→ **ВЫБРАННЫЙ ОТРЫВОК**:
•••
В «Чёрном монахе» Чехов доводит цвет до символического звучания. Белый для него – цвет молодости, жизни, добра, Божественного избранничества, чёрный же – символ смерти, Апокалипсиса. В конце повести появляются цвета жизни: сине-зелёная вода, лунный свет, бухта глядит на героя «множеством голубых, синих, бирюзовых и огненных глаз». Всё это, несомненно, представляло для Жени интерес. Но сверхзадачи, поставленные чеховским произведением, по-видимому, оказались актерам не по силам – они не смогли воплотить режиссёрские замыслы Михнова, и спектакль не был осуществлен. Женя понял, насколько трудно работать с людьми, с коллективом, и решил, что ему нужно остаться один на один со своим творчеством.

Белый цвет абсолютного, Божественного начала Михнов ассоциировал с чистым листом. Белый лист заполнялся цветом как отображение драматизма и театральности жизненных ситуаций. Нетронутая бумага побуждала его каждый раз заново создавать эту реальность. Он не мог прожить ни дня, не создав новой работы.
•••
[Сохранённые записи данных]
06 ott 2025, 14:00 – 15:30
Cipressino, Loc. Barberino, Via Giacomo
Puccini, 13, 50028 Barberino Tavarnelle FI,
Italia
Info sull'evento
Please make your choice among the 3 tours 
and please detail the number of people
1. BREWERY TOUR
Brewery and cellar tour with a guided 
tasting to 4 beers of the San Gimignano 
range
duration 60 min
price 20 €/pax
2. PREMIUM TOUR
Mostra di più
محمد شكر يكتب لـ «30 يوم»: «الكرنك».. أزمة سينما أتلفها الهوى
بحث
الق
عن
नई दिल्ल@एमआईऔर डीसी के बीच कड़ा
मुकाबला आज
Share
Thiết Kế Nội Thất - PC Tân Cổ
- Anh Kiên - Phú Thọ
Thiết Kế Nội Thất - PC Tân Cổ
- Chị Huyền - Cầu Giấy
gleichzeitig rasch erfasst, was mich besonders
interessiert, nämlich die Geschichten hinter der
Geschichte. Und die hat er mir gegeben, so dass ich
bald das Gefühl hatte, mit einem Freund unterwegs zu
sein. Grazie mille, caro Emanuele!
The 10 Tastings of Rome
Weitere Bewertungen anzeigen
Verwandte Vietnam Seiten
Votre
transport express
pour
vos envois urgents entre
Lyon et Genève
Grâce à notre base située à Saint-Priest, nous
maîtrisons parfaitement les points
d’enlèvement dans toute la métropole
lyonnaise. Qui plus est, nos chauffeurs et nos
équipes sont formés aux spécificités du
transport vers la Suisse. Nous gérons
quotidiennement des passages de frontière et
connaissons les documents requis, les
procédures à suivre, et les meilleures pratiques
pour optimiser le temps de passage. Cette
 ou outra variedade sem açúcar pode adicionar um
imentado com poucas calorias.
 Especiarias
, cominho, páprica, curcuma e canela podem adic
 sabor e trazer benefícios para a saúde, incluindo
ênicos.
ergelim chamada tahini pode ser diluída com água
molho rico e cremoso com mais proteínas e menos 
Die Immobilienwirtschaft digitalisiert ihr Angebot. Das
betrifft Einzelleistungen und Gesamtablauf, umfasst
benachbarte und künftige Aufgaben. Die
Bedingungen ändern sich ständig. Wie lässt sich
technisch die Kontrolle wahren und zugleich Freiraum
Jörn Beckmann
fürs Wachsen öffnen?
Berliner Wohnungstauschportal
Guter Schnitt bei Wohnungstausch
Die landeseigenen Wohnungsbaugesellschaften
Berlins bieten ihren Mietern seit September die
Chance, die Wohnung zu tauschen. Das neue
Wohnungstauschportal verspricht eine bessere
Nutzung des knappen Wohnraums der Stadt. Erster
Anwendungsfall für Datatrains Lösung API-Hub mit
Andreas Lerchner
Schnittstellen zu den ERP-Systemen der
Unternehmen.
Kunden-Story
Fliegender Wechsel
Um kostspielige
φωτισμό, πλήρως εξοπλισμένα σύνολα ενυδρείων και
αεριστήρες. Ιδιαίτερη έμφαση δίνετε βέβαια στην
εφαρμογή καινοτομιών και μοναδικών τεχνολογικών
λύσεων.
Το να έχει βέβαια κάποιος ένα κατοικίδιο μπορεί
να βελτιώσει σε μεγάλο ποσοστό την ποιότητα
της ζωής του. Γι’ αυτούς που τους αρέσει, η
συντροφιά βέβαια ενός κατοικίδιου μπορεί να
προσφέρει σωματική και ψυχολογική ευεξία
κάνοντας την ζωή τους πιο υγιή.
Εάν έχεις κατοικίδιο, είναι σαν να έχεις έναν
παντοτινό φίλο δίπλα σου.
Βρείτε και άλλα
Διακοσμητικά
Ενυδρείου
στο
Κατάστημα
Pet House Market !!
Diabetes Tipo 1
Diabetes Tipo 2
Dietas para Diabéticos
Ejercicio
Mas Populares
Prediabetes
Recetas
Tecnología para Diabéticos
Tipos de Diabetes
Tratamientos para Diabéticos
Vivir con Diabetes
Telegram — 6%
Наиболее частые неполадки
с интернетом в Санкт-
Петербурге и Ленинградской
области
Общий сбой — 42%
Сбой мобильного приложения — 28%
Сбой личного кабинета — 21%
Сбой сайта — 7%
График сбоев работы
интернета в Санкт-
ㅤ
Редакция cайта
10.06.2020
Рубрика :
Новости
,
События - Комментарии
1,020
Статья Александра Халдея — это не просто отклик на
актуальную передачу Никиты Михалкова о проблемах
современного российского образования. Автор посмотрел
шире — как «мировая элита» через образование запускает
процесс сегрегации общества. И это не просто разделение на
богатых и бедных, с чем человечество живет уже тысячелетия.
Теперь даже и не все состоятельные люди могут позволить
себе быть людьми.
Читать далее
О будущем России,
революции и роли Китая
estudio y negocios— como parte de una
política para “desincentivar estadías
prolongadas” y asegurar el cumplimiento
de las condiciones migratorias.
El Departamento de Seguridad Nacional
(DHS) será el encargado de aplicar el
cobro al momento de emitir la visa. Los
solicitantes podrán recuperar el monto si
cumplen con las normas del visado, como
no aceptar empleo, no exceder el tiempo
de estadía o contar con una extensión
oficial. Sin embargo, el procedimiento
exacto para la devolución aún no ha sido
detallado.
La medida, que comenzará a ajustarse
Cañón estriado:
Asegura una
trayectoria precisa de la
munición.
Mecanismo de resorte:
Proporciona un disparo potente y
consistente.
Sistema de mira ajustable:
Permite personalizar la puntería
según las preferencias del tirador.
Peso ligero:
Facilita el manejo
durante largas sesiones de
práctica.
•••
→ **ЧТО СДЕЛАТЬ**:
Ответьте по отрывку на три вопроса. Каждый ответ пишите с новой строки под тем же номером.
1. Символом чего служит чёрный цвет у Чехова в «Чёрном монахе»?
2. Почему спектакль так и не поставили?
3. С чем Михнов связывал белый цвет абсолютного, Божественного начала?

→ **ОТВЕТ**:
1. Символом смерти и Апокалипсиса.
2. Актёры не смогли воплотить режиссёрские замыслы Михнова.
3. С чистым листом.